# What you should do
Count up the lines of the data below that contain the string "sève", then give only the total.

# Saved data entries
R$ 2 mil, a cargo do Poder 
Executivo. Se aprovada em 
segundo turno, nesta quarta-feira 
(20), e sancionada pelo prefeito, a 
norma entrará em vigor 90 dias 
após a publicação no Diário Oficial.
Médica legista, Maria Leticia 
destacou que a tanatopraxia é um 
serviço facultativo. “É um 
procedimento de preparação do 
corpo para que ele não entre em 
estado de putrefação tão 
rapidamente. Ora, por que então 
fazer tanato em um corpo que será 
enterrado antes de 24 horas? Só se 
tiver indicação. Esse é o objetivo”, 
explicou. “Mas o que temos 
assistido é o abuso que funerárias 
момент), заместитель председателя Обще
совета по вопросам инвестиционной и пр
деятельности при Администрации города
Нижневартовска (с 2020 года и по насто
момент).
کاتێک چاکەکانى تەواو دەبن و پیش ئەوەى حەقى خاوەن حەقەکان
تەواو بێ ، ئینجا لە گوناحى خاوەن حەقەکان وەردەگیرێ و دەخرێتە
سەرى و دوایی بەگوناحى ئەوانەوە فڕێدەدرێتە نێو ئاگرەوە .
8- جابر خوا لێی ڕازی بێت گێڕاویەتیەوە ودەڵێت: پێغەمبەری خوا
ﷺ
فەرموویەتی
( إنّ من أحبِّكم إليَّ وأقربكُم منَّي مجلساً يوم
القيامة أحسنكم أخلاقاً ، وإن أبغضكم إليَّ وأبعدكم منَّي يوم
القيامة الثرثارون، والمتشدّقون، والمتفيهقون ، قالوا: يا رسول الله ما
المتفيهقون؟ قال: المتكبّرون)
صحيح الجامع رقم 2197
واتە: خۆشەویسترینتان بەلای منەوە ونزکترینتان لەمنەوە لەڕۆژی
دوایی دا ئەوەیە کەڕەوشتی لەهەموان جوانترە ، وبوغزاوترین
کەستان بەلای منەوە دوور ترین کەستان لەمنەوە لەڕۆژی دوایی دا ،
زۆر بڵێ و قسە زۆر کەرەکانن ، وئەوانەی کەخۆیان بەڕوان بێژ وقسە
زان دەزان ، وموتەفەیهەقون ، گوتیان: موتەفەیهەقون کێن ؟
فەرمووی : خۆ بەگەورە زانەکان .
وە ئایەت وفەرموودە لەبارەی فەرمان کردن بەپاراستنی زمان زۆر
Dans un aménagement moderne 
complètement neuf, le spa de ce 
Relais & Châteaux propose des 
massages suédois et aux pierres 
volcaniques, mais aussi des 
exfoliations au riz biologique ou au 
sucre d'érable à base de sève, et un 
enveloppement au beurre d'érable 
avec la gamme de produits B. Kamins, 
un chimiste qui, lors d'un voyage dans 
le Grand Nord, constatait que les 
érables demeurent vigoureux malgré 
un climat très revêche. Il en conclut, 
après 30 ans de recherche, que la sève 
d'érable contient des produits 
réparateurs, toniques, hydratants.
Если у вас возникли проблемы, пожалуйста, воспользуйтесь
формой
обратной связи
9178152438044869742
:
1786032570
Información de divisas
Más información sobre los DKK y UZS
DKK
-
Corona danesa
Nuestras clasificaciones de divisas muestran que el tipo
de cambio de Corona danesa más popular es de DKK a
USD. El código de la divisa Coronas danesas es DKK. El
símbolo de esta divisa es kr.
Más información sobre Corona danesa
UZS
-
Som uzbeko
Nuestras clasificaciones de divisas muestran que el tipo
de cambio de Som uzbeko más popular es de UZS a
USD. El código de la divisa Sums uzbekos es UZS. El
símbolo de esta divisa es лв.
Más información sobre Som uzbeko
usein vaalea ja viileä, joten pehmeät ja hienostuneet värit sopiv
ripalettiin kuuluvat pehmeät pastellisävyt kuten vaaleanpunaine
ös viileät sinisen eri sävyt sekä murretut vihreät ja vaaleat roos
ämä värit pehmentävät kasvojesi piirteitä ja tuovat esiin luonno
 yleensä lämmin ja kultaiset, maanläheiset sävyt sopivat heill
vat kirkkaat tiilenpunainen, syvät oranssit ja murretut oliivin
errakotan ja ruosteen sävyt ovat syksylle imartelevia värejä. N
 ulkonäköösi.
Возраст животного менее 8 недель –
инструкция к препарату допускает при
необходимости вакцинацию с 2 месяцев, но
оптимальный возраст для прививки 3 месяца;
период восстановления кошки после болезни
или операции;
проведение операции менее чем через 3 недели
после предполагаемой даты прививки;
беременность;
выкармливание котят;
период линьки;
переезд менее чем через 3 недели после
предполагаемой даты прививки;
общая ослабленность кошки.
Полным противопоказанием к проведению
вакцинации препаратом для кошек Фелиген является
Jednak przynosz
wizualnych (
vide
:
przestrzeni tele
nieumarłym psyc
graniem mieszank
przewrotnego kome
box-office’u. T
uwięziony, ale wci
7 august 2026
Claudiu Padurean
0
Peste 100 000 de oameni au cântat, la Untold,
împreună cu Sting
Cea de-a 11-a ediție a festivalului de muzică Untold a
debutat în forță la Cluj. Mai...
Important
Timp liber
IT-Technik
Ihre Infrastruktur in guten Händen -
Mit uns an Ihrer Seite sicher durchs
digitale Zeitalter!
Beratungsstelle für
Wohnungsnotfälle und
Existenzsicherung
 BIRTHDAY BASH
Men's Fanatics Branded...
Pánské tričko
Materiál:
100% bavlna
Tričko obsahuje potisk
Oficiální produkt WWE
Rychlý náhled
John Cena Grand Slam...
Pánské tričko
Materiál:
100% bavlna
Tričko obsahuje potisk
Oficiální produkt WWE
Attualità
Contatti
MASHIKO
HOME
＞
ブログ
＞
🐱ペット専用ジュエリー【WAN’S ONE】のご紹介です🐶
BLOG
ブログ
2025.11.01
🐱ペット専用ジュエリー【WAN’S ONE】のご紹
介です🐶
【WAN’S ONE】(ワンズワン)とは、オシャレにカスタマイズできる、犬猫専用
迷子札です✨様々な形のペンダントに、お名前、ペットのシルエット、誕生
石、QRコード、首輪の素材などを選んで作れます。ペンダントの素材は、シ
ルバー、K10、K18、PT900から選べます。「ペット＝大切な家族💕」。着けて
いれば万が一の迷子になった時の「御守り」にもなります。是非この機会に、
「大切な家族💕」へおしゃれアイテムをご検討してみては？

# Output of the exercise
2